Stored data entries
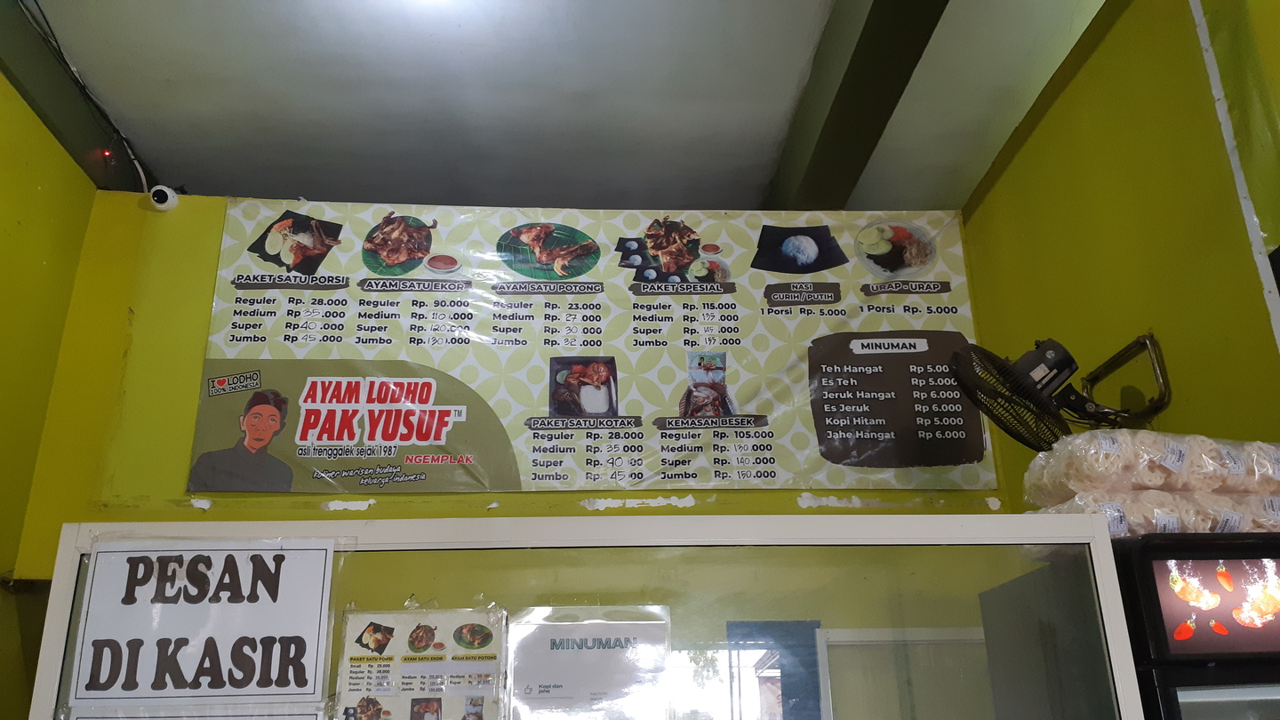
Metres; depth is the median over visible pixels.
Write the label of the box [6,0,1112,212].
ceiling
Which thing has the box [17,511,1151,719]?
glass partition
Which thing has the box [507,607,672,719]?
paper notice
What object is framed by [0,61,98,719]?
left wall
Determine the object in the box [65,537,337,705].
paper sign
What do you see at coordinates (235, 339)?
menu banner
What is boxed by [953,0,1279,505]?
right wall
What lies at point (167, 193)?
security camera
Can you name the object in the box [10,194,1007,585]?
back wall
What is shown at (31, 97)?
ceiling beam
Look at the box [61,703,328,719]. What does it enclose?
paper sign
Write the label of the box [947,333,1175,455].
wall fan
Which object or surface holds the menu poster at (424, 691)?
attached to the glass partition at (52, 645)
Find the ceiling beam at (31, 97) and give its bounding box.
[0,0,151,190]
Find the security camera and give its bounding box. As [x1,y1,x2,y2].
[147,184,179,210]
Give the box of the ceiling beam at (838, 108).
[764,0,951,210]
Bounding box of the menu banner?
[187,200,999,493]
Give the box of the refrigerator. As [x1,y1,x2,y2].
[1112,529,1279,719]
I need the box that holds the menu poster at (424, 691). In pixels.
[334,604,508,719]
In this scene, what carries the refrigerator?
on the floor
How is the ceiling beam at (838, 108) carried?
attached to the ceiling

▸ **TASK DIRECTIONS**: Every entry should come back exactly as written, only without images.

▸ **EXERCISE ANSWER**:
Metres; depth is the median over visible pixels.
Write the label of the box [6,0,1112,212].
ceiling
Which thing has the box [17,511,1151,719]?
glass partition
Which thing has the box [507,607,672,719]?
paper notice
What object is framed by [0,61,98,719]?
left wall
Determine the object in the box [65,537,337,705].
paper sign
What do you see at coordinates (235, 339)?
menu banner
What is boxed by [953,0,1279,505]?
right wall
What lies at point (167, 193)?
security camera
Can you name the object in the box [10,194,1007,585]?
back wall
What is shown at (31, 97)?
ceiling beam
Look at the box [61,703,328,719]. What does it enclose?
paper sign
Write the label of the box [947,333,1175,455].
wall fan
Which object or surface holds the menu poster at (424, 691)?
attached to the glass partition at (52, 645)
Find the ceiling beam at (31, 97) and give its bounding box.
[0,0,151,190]
Find the security camera and give its bounding box. As [x1,y1,x2,y2].
[147,184,179,210]
Give the box of the ceiling beam at (838, 108).
[764,0,951,210]
Bounding box of the menu banner?
[187,200,999,493]
Give the box of the refrigerator. As [x1,y1,x2,y2].
[1112,529,1279,719]
I need the box that holds the menu poster at (424, 691). In pixels.
[334,604,508,719]
In this scene, what carries the refrigerator?
on the floor
How is the ceiling beam at (838, 108) carried?
attached to the ceiling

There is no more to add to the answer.